What I don’t know how to do is determine at runtime which card is or is not attached to a display without a priori knowledge. I know the information is available somewhere, just not sure where from doing a few google searches and looking at a couple of SDK examples. The NVidia X Server Settings program for instance sees the GTX 275 and doesn’t list it as attached to anything.

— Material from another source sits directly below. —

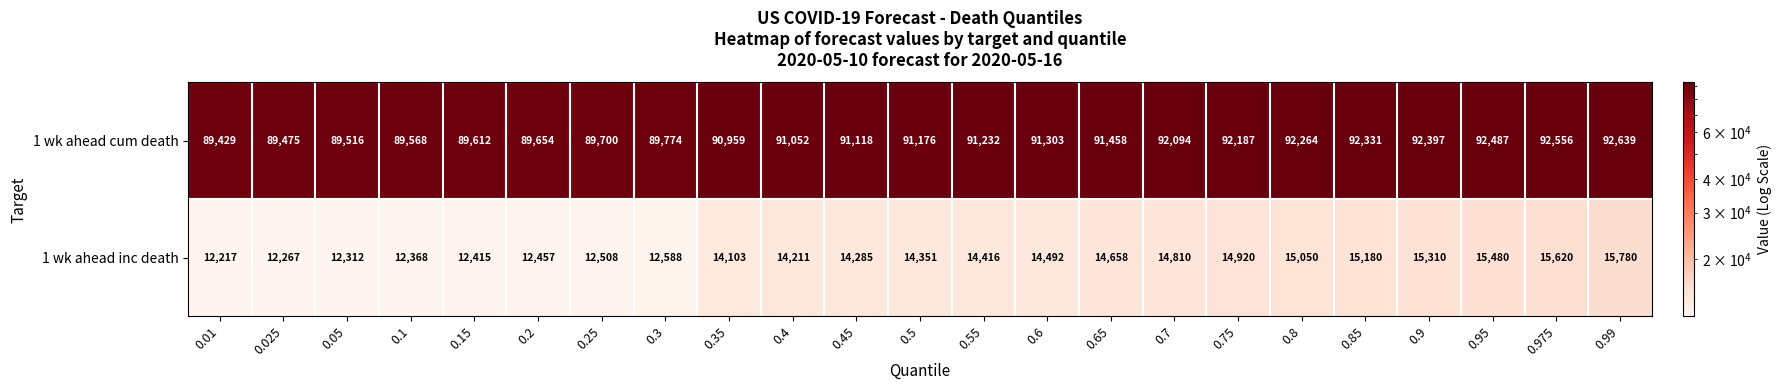

What is the difference between the 1 wk ahead inc death values at 0.75 and 0.15?

2505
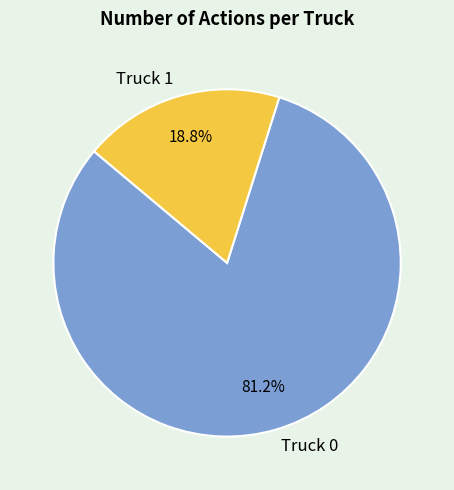

Is it true that Truck 0 is 81% of the pie?

True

While I can get around this for my development machine, I can’t release code built around such assumptions. I can release code requiring two video cards actually, as this is pretty specialized software. Seems like it might be a common problem. Any ideas would be appreciated.
Thanks,
Jon
Neither CUDA API directly expose whether a GPU has an attached display. The driver API does let you see whether there is an active watchdog timer (CU_DEVICE_ATTRIBUTE_KERNEL_EXEC_TIMEOUT) which is probably useful enough for what you want.

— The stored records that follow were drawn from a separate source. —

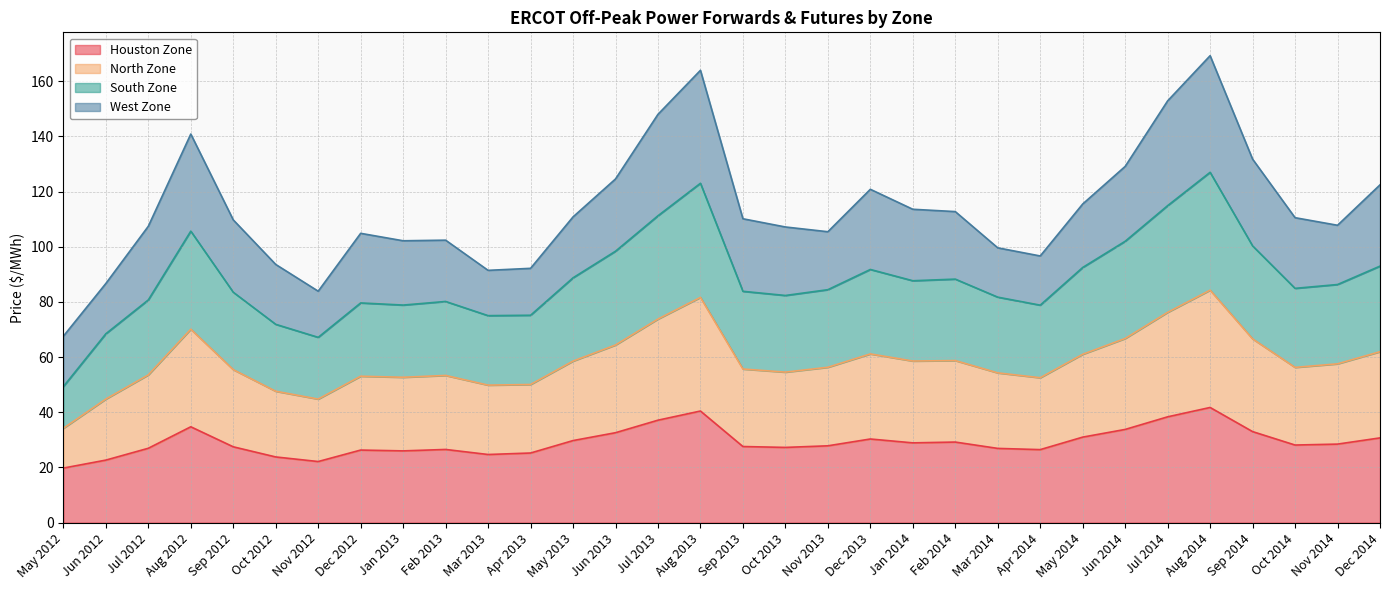

What is the label of the 24th point from the right?

Jan 2013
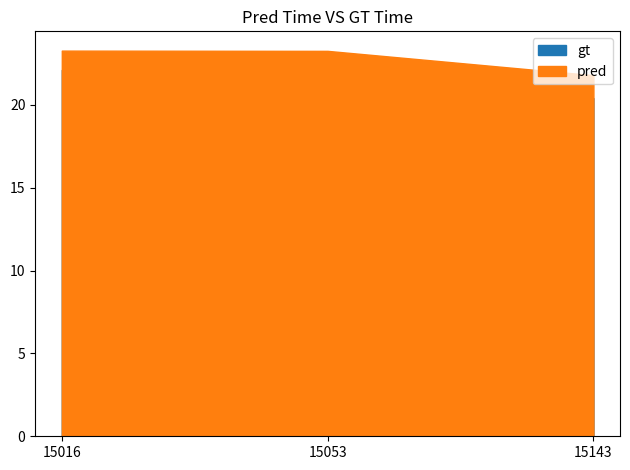

Which series has the largest range (max minus min)?

gt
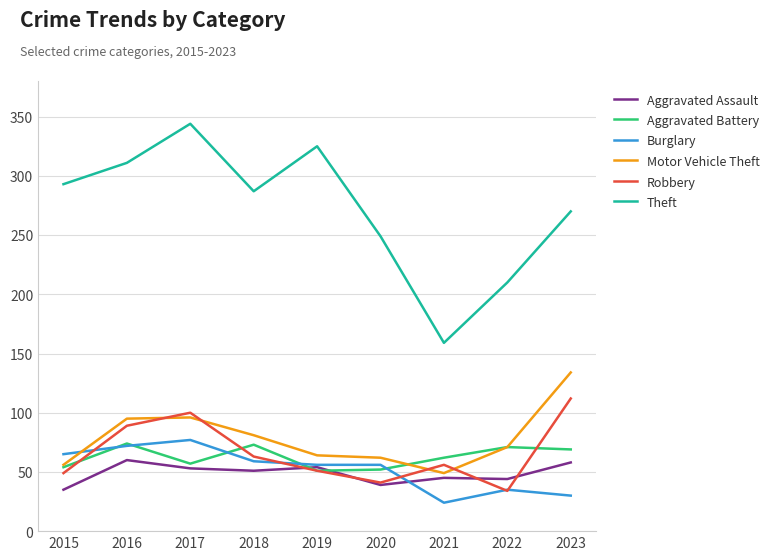

True or false: Burglary and Theft intersect in this chart.

False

A better, simpler and more flexible way is to use nvidia-smi to designate devices as compute permissive or compute prohibited. On my development box I have this:
avid@cuda:~/NVIDIA_GPU_Computing_SDK/C$ nvidia-smi -g 0 -s
Compute-mode rules for GPU=0x0: 0x2
avid@cuda:~/NVIDIA_GPU_Computing_SDK/C$ nvidia-smi -g 1 -s
Compute-mode rules for GPU=0x1: 0x1
(alternatively in deviceQuery):
avid@cuda:~/NVIDIA_GPU_Computing_SDK/C$ bin/linux/release/deviceQuery
CUDA Device Query (Runtime API) version (CUDART static linking)

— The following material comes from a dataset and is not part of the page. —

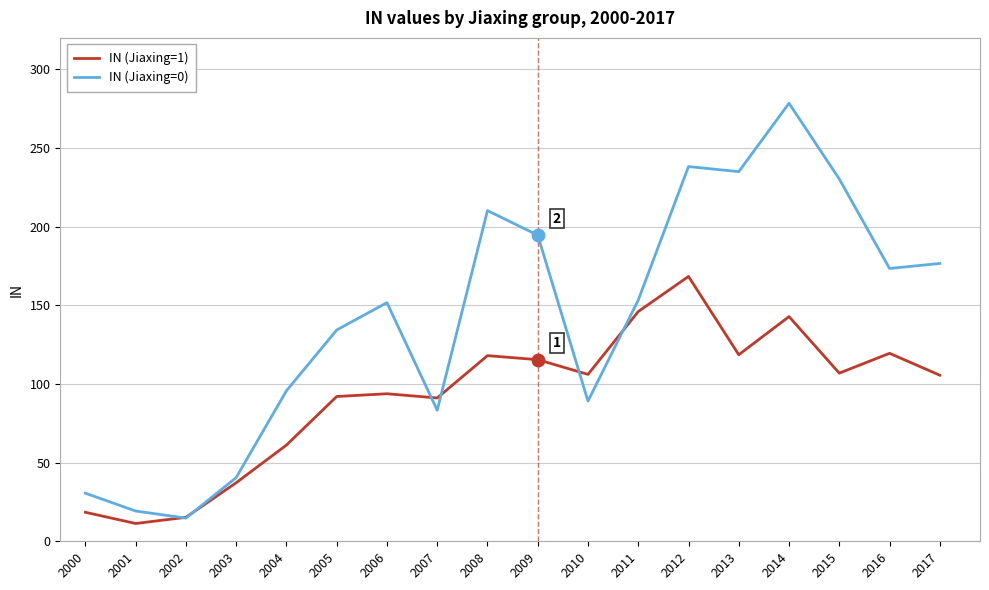

Read the IN (Jiaxing=1) value at 2003.

37.2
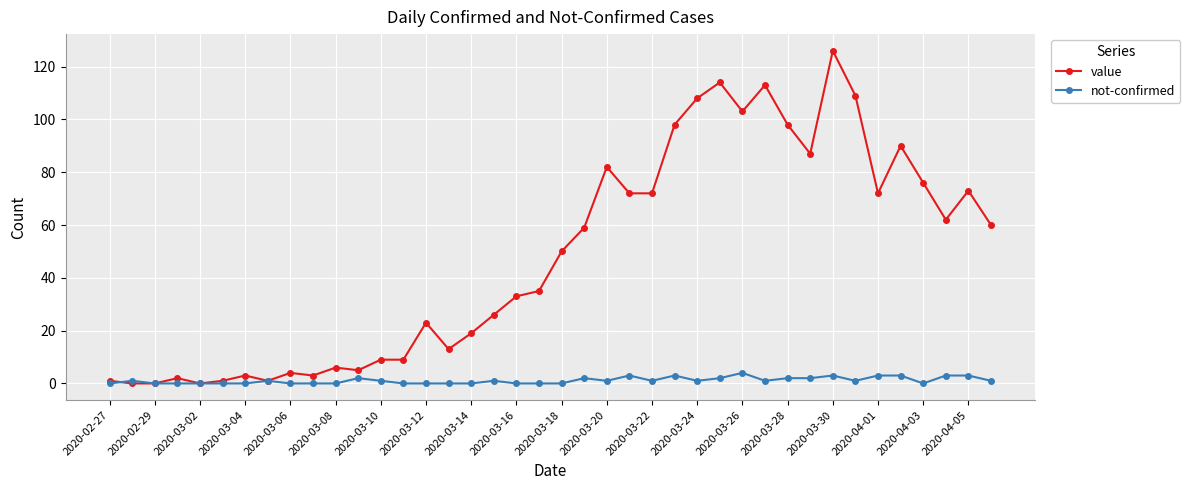

What is the highest value of the not-confirmed series?

4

There are 2 devices supporting CUDA
Device 0: "GeForce GTX 275"
CUDA Driver Version: 2.30
CUDA Runtime Version: 2.30
CUDA Capability Major revision number: 1
CUDA Capability Minor revision number: 3
Total amount of global memory: 938803200 bytes
Number of multiprocessors: 30
Number of cores: 240
Total amount of constant memory: 65536 bytes
Total amount of shared memory per block: 16384 bytes
Total number of registers available per block: 16384
Warp size: 32
Maximum number of threads per block: 512
Maximum sizes of each dimension of a block: 512 x 512 x 64
Maximum sizes of each dimension of a grid: 65535 x 65535 x 1
Maximum memory pitch: 262144 bytes
Texture alignment: 256 bytes
Clock rate: 1.46 GHz
Concurrent copy and execution: Yes
Run time limit on kernels: Yes
Integrated: No
Support host page-locked memory mapping: Yes
Compute mode: Prohibited (no host thread can use this device)
Device 1: "GeForce GTX 275"
CUDA Driver Version: 2.30
CUDA Runtime Version: 2.30
CUDA Capability Major revision number: 1
CUDA Capability Minor revision number: 3
Total amount of global memory: 939261952 bytes
Number of multiprocessors: 30
Number of cores: 240
Total amount of constant memory: 65536 bytes
Total amount of shared memory per block: 16384 bytes
Total number of registers available per block: 16384
Warp size: 32
Maximum number of threads per block: 512
Maximum sizes of each dimension of a block: 512 x 512 x 64
Maximum sizes of each dimension of a grid: 65535 x 65535 x 1
Maximum memory pitch: 262144 bytes
Texture alignment: 256 bytes
Clock rate: 1.46 GHz
Concurrent copy and execution: Yes
Run time limit on kernels: No
Integrated: No
Support host page-locked memory mapping: Yes
Compute mode: Exclusive (only one host thread at a time can use this device)
Test PASSED
Which makes the display GPU compute prohibited and won’t allow a CUDA kernel to run, while marking the second as compute exclusive, allowing one host thread to use the device at a time. If you go this route, apart from greatly simplifying the code, it give a lot of flexibility to end users over how different hardware setups can be accommodated by your app.
Thanks! That sounds like it will do exactly what I’m looking for.
-Jon